The FIDO Alliance, short for Fast Identity Online, has been working on the new standards since 2012. The idea is to get past the password — a method for securing identity online that is universally ridiculed as a “shared secret” by security experts.
“Shared secret is when the individual knows the information and tells it to the device they are entering, what many know as the username and password setup,” said Brett McDowell, executive director of the FIDO Alliance, keynoting a webinar Wednesday.
Passwords can easily be stolen or cracked, especially if they use dictionary words. And reusing passwords across multiple accounts — some more secure than others — as most everyone does, makes them doubly vulnerable.
The FIDO Alliance has developed technical specifications for an open source, scalable and interoperable set of programs or other tools that can replace the reliance on passwords to authenticate users. The group currently has two sets of standards it’s promoting: U2F — a token that can be used alongside a password; and UAF — a biometric standard that can be used to replace the password altogether.
Wednesday’s webinar focused on how these standards help users through employing biometrics, public key cryptography and other authentication technology.
The FIDO Alliance has been working with governments in multiple countries including the United States, Germany and the United Kingdom. Last month, the UK became the first national government to adopt FIDO standards — and the U2F-aligned Yubikey token — for online ID authentication for citizen services through its Gov.uk Verify service.
Governments in the U.S. have been slow to adopt FIDO standards, although that may be changing soon, speakers in the webinar said.
Emergency responders were mentioned as a candidate to get improved FIDO standard devices with varied biometric safeguards. However, the different needs of firefighters, for example, as opposed to police or EMS teams, have been a barrier.
Additionally, it was mentioned that more FIDO-related safeguards similar to the personal identity verification, or PIV, keycards held by many government personnel are being developed.

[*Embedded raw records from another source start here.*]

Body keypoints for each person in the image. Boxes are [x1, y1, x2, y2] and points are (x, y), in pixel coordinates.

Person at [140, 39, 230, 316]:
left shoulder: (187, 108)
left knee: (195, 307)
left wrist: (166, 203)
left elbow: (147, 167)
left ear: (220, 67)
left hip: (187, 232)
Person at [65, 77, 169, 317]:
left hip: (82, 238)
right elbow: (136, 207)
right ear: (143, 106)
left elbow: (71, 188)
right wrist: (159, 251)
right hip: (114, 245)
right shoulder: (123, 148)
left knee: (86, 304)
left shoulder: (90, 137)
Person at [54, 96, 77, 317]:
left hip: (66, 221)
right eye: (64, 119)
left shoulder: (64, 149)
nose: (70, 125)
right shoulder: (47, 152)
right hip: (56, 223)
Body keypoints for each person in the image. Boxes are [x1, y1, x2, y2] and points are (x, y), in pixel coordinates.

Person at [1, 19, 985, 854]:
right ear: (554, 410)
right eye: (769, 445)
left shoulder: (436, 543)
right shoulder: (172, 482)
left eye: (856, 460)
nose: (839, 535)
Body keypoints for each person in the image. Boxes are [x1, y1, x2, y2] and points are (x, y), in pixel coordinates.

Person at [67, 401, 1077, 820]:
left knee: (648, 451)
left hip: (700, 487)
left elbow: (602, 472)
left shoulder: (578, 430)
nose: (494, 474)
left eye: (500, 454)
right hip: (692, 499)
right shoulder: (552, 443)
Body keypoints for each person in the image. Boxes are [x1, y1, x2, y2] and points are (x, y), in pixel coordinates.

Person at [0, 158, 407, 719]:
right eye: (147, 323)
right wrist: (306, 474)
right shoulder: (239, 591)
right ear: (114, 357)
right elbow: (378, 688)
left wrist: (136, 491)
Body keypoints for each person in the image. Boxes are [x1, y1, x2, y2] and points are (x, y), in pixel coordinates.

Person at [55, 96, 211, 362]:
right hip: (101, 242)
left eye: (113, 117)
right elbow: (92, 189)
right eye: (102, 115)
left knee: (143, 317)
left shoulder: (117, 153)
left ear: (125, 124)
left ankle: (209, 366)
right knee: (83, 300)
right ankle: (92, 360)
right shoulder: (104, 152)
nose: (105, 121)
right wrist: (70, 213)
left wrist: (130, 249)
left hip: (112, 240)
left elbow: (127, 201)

However, there are challenges to implementing this software among deployed and contracted staff.
“One problem is contractors and employees not eligible for PIV cards, or it is not accepted, in the current mission space,” said Paul Grassi, senior standards and technology adviser for NIST.
One obstacle has been that two-step authentication has been cited as too expensive by other sources. Over the course of the webinar, FIDO Alliance officials explained that it was actually more expensive to integrate an old authentication system instead of adopting the FIDO 2.0 system.
The FIDO Alliance has also worked with the World Wide Web Consortium as well as many online retailers to help ensure secure transfer of information and payment. This has played a role in getting devices to come FIDO certified which would allow mobile government personnel to be able to retain all usability without sacrificing security. This setup is ideal for just about every agency within the government, and it looks as if the switch to a FIDO heavy system may begin soon in the government.